PROJECTS: Self-Ventilating
By using solar energy, a thermobimetal system can be smartly designed to block the sun. This strategy is especially useful when trying to prevent solar heat gain and glare to enter a building, while using no energy and needing no controls.
RESEARCH GOALS
INTRODUCTION
Some of architecture’s most recent innovations, especially in the area of software development, have resulted from design firms investing significant resources into the development of new computational processes to create unprecedented forms. Yet while such efforts have brought form-making to new heights, equivalent advancement in the development of the building materials has lagged behind. While there are many reasons for this disconnect, advances in building-material options are further limited by the need to make buildings highly energy-efficient and sustainable.
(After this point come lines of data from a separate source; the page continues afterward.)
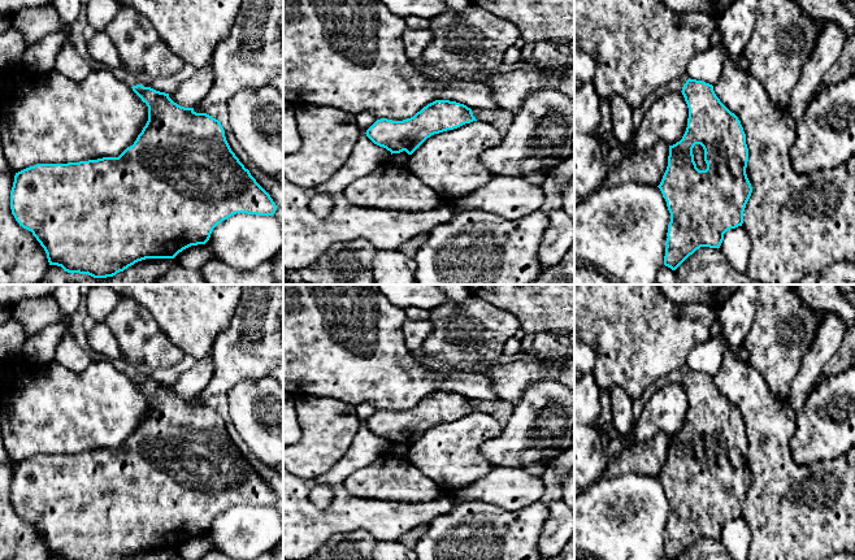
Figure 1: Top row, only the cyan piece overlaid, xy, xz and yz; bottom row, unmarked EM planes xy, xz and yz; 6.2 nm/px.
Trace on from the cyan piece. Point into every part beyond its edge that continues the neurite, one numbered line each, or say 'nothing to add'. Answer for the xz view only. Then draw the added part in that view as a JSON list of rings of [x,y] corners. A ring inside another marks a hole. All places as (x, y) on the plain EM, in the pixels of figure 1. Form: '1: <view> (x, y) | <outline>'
1: xz (365, 411) | [[[365,403],[356,407],[357,417],[361,424],[366,424],[366,421],[376,413],[376,408],[373,404]]]

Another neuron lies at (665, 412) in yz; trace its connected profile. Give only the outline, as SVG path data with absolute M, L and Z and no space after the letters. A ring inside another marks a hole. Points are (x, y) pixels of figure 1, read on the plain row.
M681 382L660 387L646 403L630 437L620 437L621 446L648 442L656 434L673 437L686 422L689 399Z

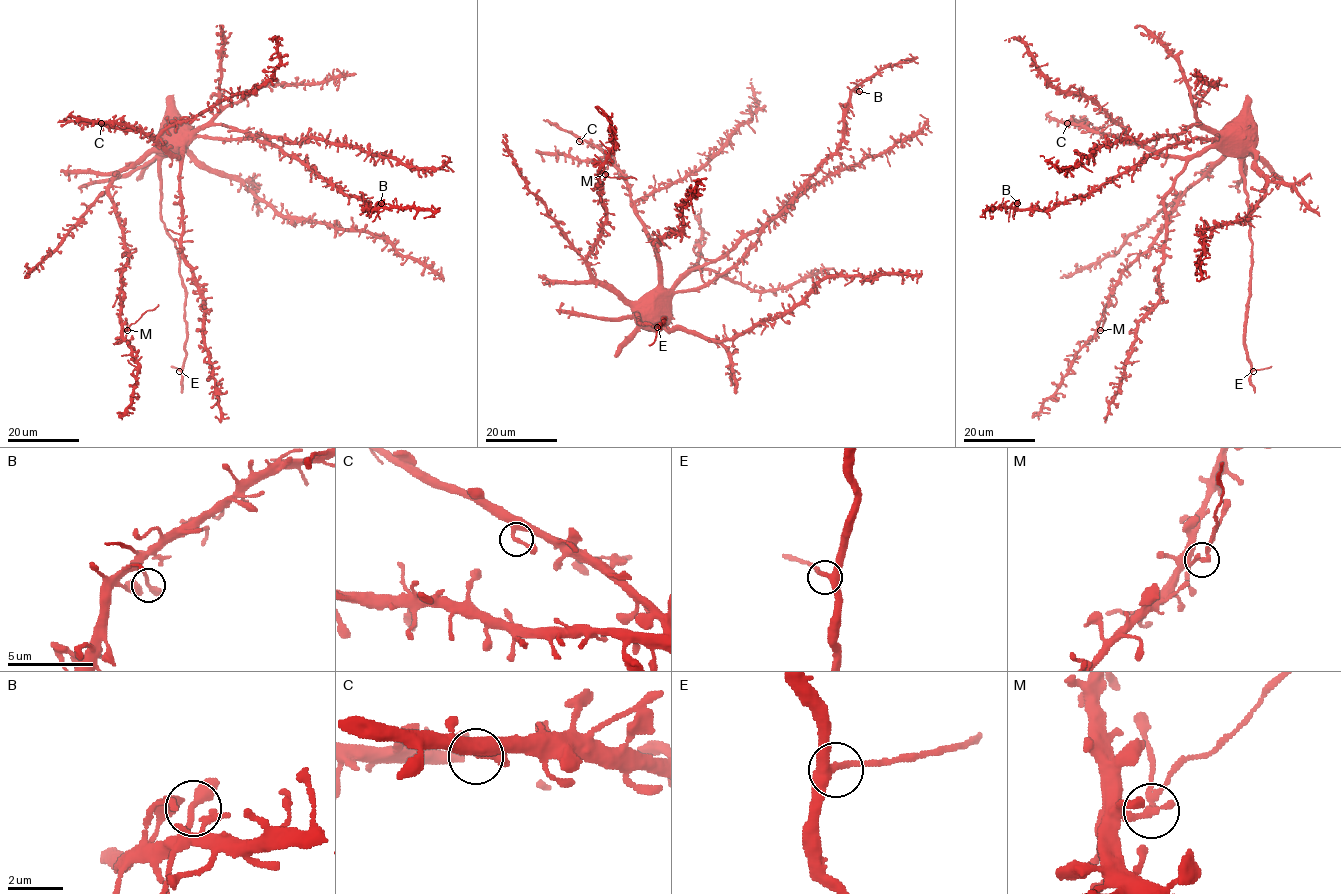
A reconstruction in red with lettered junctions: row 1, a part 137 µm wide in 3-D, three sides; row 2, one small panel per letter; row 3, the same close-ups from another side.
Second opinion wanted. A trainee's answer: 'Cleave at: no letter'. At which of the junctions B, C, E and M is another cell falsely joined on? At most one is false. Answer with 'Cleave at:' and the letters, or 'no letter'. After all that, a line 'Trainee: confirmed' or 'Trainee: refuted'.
Cleave at: M
Trainee: refuted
Concern for the environment, climate change, global warming, carbon footprint, and the Heat-Island Effect has likewise risen to the forefront of politics in recent years. The demand for materials and processes to become more sustainable, green, and zero-energy has escalated. As transportation and industry were making progress in lowering emissions, building energy usage continued to use the bulk of overall energy in the United States. For many years architecture’s main culprit has been the heating, ventilation, and air conditioning systems (HVAC). I have dedicated the last half-decade of my research (both in my creative practice and within the efforts of my funded academic research) to advancing the “hard tech” side of building design. It is my strongest belief that, if we are to develop truly sustainable architecture, we don’t necessarily need more materials. We need smarter ones.
SMART MATERIALS
This interest led to my inquiries into the use of smart materials, i.e. materials that require no added energy and no computer controls to operate. I have been focusing my work on the testing of thermobimetal, a smart material that curls when heated (Fig. 1). Developing a diverse range of projects through various types of geometric manipulation and computationally aided fabrication, I have established myself as a leading scholar in this area of study. It is through the intensive exploration of thermobimetal that I have been able not only to expand the potential use of this product, but more importantly, to expand the conceptual foundation of materials research in my field by including the study of self-initiating dynamic operations.
RESPONSIVE FACADES
Within the growing field of kinetic adaptive facades—a new segment of the building industry committed to the incorporation of moving parts on buildings for performative qualities—my work falls into a new category of responsive systems that can be termed active-passive. I have developed various innovative architectural applications using thermobimetal (a lamination of two alloys of nickel, manganese and iron with different thermal expansion coefficients), some of which are patented and being commercialized for market use. A core element of my research is based on the technical performance of the product and its ability to solve larger problems such as self-shading, self-ventilating, or self-assembling. However, I go beyond the application level to explore how geometric morphologies influence the behavior of smart materials for potential architectural applications.
IMPORTANCE OF GEOMETRY
In the development of responsive materials for building application, geometry plays a significant role on two levels: (1) in full range of dynamic motion, and (2) in the behavior of smart materials. These issues are specific to designing with shape-changing materials and are additional to the standard problems of digital fabrication. To consider the multitude of positions of the curl of each cut-out, the use of computational tools is critical to augment the limitations of the human intellect. The operation of a single piece in a tessellated matrix, relative to the source of heat and location of neighboring pieces, has major impact on the performance of the entire system.